Jadi para ilmuwan ingin memahami apa yang menyebabkan rematik sejak awal. Jika mereka dapat memahami asal dan jalur penyakitnya, maka mereka memiliki peluang yang jauh lebih baik untuk mengembangkan obat yang mencegahnya sementara sistem kekebalan lainnya tetap berjalan seperti biasa.
Akhir tahun lalu, sekelompok akademisi menerbitkan sebuah artikel di Lancet yang membahas tentang potensi imunoterapi - memanfaatkan sistem kekebalan untuk memperpanjang remisi, atau bahkan mencegah terjadinya penyakit ini. Mereka mencatat bahwa sementara imunoterapi semakin banyak digunakan untuk mengobati sejumlah kanker, penelitian masih pada tahap yang masih sangat awal untuk penyakit autoimun.
Namun, dalam beberapa tahun terakhir ada sejumlah penelitian yang meneliti mengapa beberapa pasien kanker jadi menderita rematik setelah dirawat dengan obat imunoterapi. Namun kabar baiknya adalah bahwa para ilmuwan sekarang secara aktif mengevaluasi pasien kanker yang berisiko terkena rematik. Secara tradisional, dokter hanya bisa mulai mengungkap bagaimana rematik berkembang begitu penderita menunjukkan gejala.
Vaksin berbasis peptida potensial juga sedang diteliti, meskipun ini masih pada tahap yang sangat awal. Salah satu bidang penelitian adalah vaksin yang menekan jenis sel-T tertentu.
Ini adalah sel-T yang menstimulasi sistem kekebalan secara berlebihan untuk menghasilkan antibodi karena mereka tidak dapat membedakan antara antigen-diri yang “baik” (proses sel normal) dan antigen non-diri yang “buruk” (patogen eksternal seperti virus). Ketika tubuh berfungsi normal, sel-T melalui proses pemeriksaan ketika mereka menjadi dewasa di kelenjar getah bening dan proses kimiawi membunuh yang terlalu agresif sebelum mereka terbentuk sempurna.
Namun, proses ini tidak berhasil dengan baik pada orang yang mulai menderita penyakit autoimun. Pada awal Februari, Pfizer menandatangani perjanjian R&D dan lisensi dengan perusahaan bioteknologi Belgia bernama Imcyse untuk mengembangkan obat untuk mencoba dan mengatasi masalah ini.
Imunoterapi menawarkan prospek bahwa suatu hari nanti mungkin ada obat untuk rematik. Apa yang dipelajari para ilmuwan dari Covid-19 dapat membantu mempercepat hal ini.

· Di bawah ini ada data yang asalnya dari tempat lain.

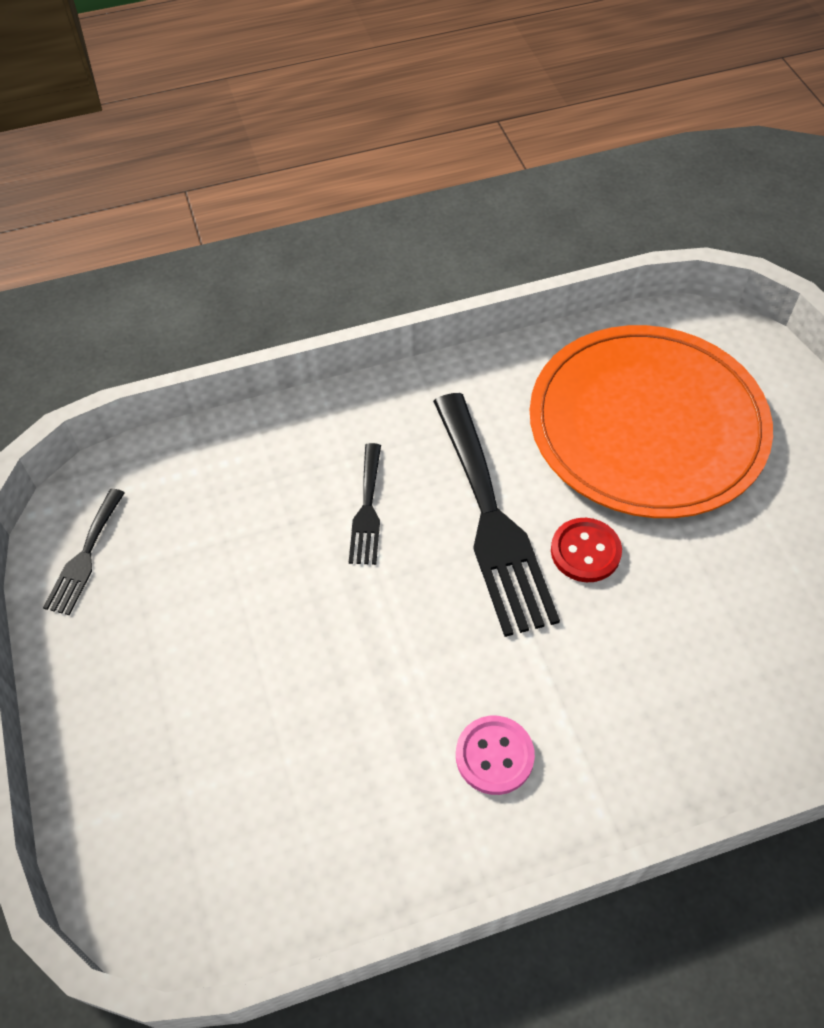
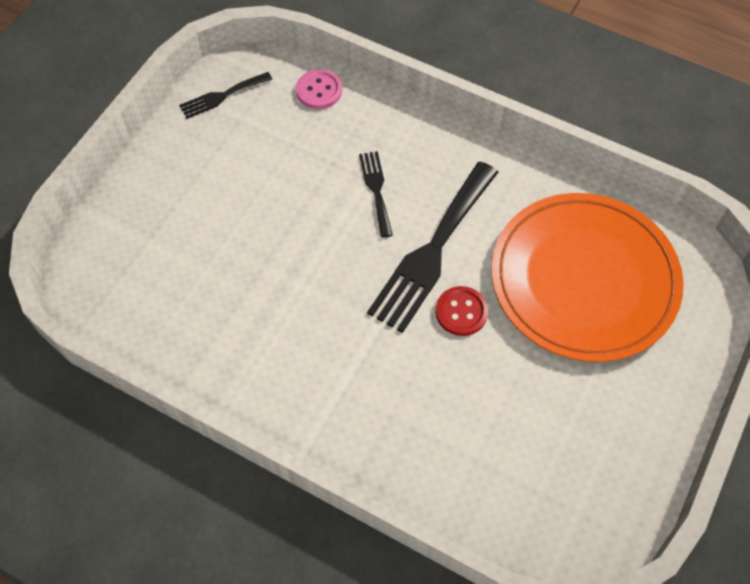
camera: 45 degrees right, 5 degrees up
(367, 509) = (376, 189): black fork -> black fork turned 120 degrees clockwise
(494, 756) = (294, 361): pink button -> pink button (319, 90)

Selama 40 tahun terakhir, perawatan juga telah berkembang pesat. Perubahan bentuk sendi atau deformitas yang signifikan jauh lebih jarang. Lebih sedikit pasien yang harus duduk di kursi roda karena nyeri yang melumpuhkan.

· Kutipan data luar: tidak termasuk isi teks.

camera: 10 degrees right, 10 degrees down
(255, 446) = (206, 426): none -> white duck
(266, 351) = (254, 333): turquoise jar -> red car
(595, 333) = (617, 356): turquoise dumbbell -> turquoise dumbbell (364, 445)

Tapi rematik tetap merupakan penyakit yang perlu ditangani dengan serius. Kewaspadaan adalah intinya. Ini adalah penyakit yang mendapat manfaat dari kunjungan cepat ke dokter saat gejala pertama muncul karena ada obat yang dapat mencegah kerusakan lebih lanjut dan memungkinkan penderitanya menjalani kehidupan yang produktif.